We see the words “certified organic,” and, for some, it’s a total mystery. What does it mean to be certified? Who certifies that it’s organic? Lida Farm’s been certified organic for the last four years, so let me shed a little light.
Last week we had our organic inspection, which is a significant part to the certification process. In the spring I submit all planned inputs to our certification agency from any fertilizers to the brand of bleach we use to clean the sinks (it’s from Fleet Farm, for the record). All inputs have to meet standards set in the 90’s by USDA, so materials need to be non-synthetic. Also seeds need to be certified organic themselves, if available. Our certification agency, OCIA, reviews all these plans and the ingredients to all these inputs lets us know if they meet the USDA standards. Then, when the organic inspector comes, he wants to see evidence that these were the inputs we used and he’s on the lookout for any chemical use on farm.

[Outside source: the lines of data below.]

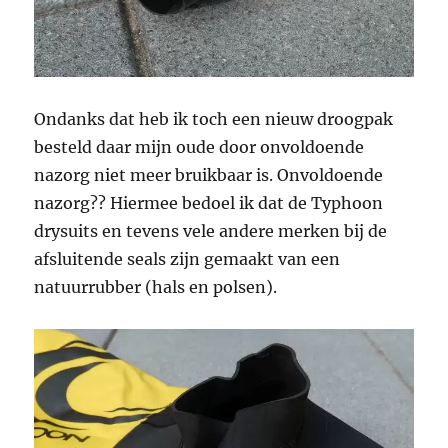
Ondanks dat heb ik toch een nieuw droogpak
besteld daar mijn oude door onvoldoende
nazorg niet meer bruikbaar is. Onvoldoende
nazorg?? Hiermee bedoel ik dat de Typhoon
drysuits en tevens vele andere merken bij de
afsluitende seals zijn gemaakt van een
natuurrubber (hals en polsen).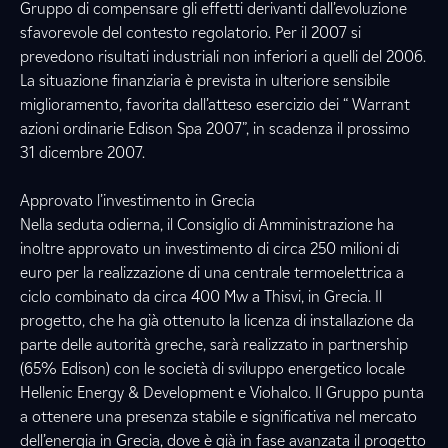
Gruppo di compensare gli effetti derivanti dall’evoluzione
sfavorevole del contesto regolatorio. Per il 2007 si
prevedono risultati industriali non inferiori a quelli del 2006.
La situazione finanziaria è prevista in ulteriore sensibile
miglioramento, favorita dall’atteso esercizio dei “ Warrant
azioni ordinarie Edison Spa 2007”, in scadenza il prossimo
31 dicembre 2007.
Approvato l’investimento in Grecia
Nella seduta odierna, il Consiglio di Amministrazione ha
inoltre approvato un investimento di circa 250 milioni di
euro per la realizzazione di una centrale termoelettrica a
ciclo combinato da circa 400 Mw a Thisvi, in Grecia. Il
progetto, che ha già ottenuto la licenza di installazione da
parte delle autorità greche, sarà realizzato in partnership
(65% Edison) con le società di sviluppo energetico locale
Hellenic Energy & Development e Viohalco. Il Gruppo punta
a ottenere una presenza stabile e significativa nel mercato
dell’energia in Grecia, dove è già in fase avanzata il progetto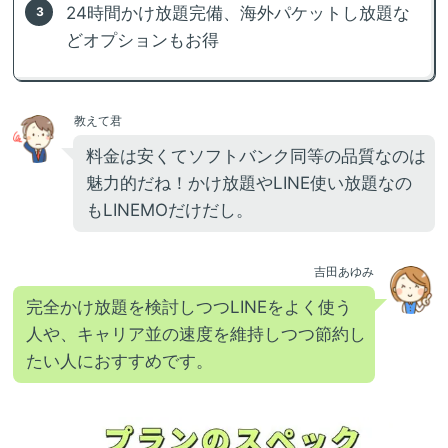
24時間かけ放題完備、海外パケットし放題な
どオプションもお得
教えて君
料金は安くてソフトバンク同等の品質なのは
魅力的だね！かけ放題やLINE使い放題なの
もLINEMOだけだし。
吉田あゆみ
完全かけ放題を検討しつつLINEをよく使う
人や、キャリア並の速度を維持しつつ節約し
たい人におすすめです。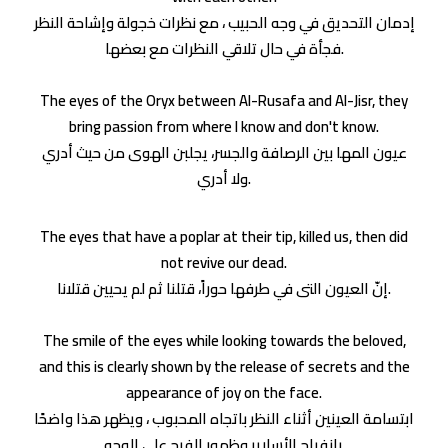
إدمان التحديق في وجه الحبيب ، مع نظرات خجولة وإشاحة النظر
فجأة في حال تلاقي النظرات مع بعضها.
The eyes of the Oryx between Al-Rusafa and Al-Jisr, they
bring passion from where I know and don't know.
عيون المها بين الرصافة والجسر، يجلبن الهوى من حيث أدري
ولا أدري.
The eyes that have a poplar at their tip, killed us, then did
not revive our dead.
إنّ العيون التى في طرفها حوراً، قتلنا ثم لم يحيين قتلانا.
The smile of the eyes while looking towards the beloved,
and this is clearly shown by the release of secrets and the
appearance of joy on the face.
ابتسامة العينين أثناء النظر باتجاه المحبوب ، ويظهر هذا واضحًا
بانفراج الأسارير وظهور الفرح على الوجه.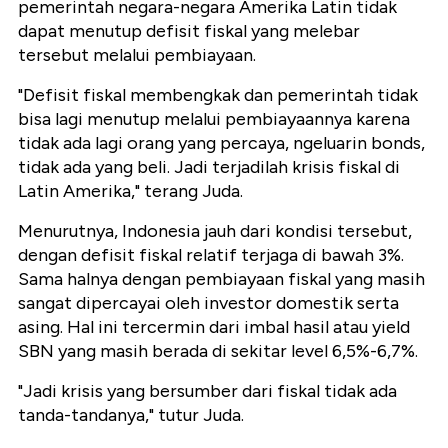
pemerintah negara-negara Amerika Latin tidak
dapat menutup defisit fiskal yang melebar
tersebut melalui pembiayaan.
"Defisit fiskal membengkak dan pemerintah tidak
bisa lagi menutup melalui pembiayaannya karena
tidak ada lagi orang yang percaya, ngeluarin bonds,
tidak ada yang beli. Jadi terjadilah krisis fiskal di
Latin Amerika," terang Juda.
Menurutnya, Indonesia jauh dari kondisi tersebut,
dengan defisit fiskal relatif terjaga di bawah 3%.
Sama halnya dengan pembiayaan fiskal yang masih
sangat dipercayai oleh investor domestik serta
asing. Hal ini tercermin dari imbal hasil atau yield
SBN yang masih berada di sekitar level 6,5%-6,7%.
"Jadi krisis yang bersumber dari fiskal tidak ada
tanda-tandanya," tutur Juda.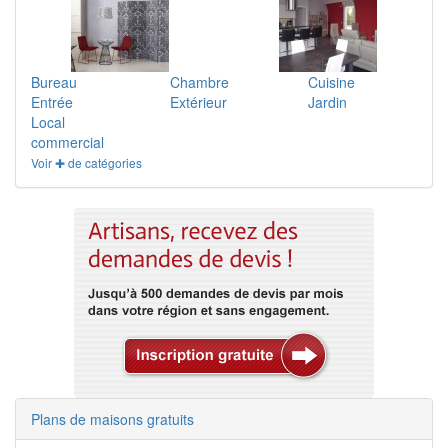
Bureau
Chambre
Cuisine
Entrée
Extérieur
Jardin
Local
commercial
Voir ✚ de catégories
Plans de maisons gratuits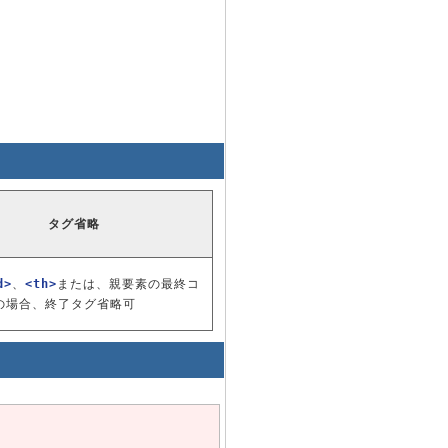
タグ省略
d>
、
<th>
または、親要素の最終コ
の場合、終了タグ省略可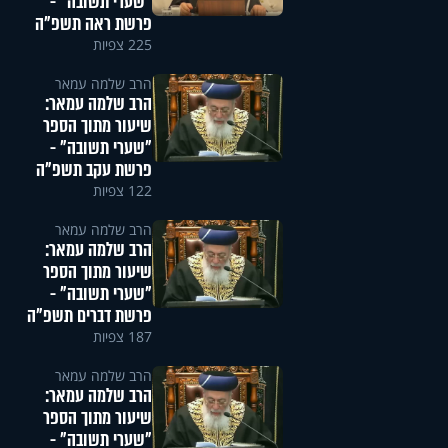
"שערי תשובה" -
פרשת ראה תשפ"ה
225 צפיות
הרב שלמה עמאר
הרב שלמה עמאר:
שיעור מתוך הספר
"שערי תשובה" -
פרשת עקב תשפ"ה
122 צפיות
הרב שלמה עמאר
הרב שלמה עמאר:
שיעור מתוך הספר
"שערי תשובה" -
פרשת דברים תשפ"ה
187 צפיות
הרב שלמה עמאר
הרב שלמה עמאר:
שיעור מתוך הספר
"שערי תשובה" -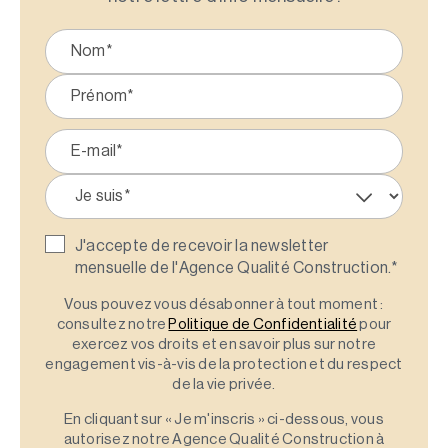
J'accepte de recevoir la newsletter
mensuelle de l'Agence Qualité Construction.
*
Vous pouvez vous désabonner à tout moment :
consultez notre
Politique de Confidentialité
pour
exercez vos droits et en savoir plus sur notre
engagement vis-à-vis de la protection et du respect
de la vie privée.
En cliquant sur « Je m'inscris » ci-dessous, vous
autorisez notre Agence Qualité Construction à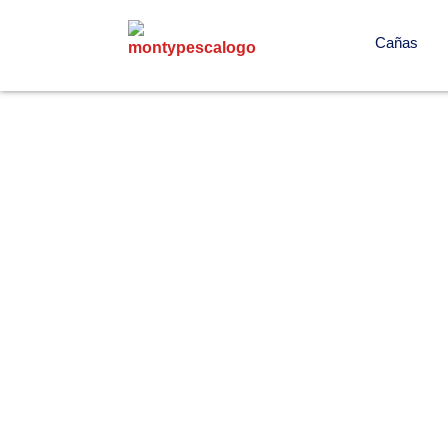
Cañas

Our inspector this year was a guy named Eli. After a quick walk around the farm to look at the fields, our packing shed where we store crops, and the buffers between us and conventional fields, we spend a few hours sitting at my kitchen table, looking over seed packets, field history records, and the documents I submitted in the spring. Eli has me do an audit of five different crops to see if I can explain the whole chain from seed to sale to a customer – we do five because last year we 228 different varieties. I show in my records when I planted the variety, where on the farm it was planted, which inputs were used on that field, and where and when I sold that crop variety. Four acres seems small until you start tracking every bed in this way…. Anyway, I think we passed.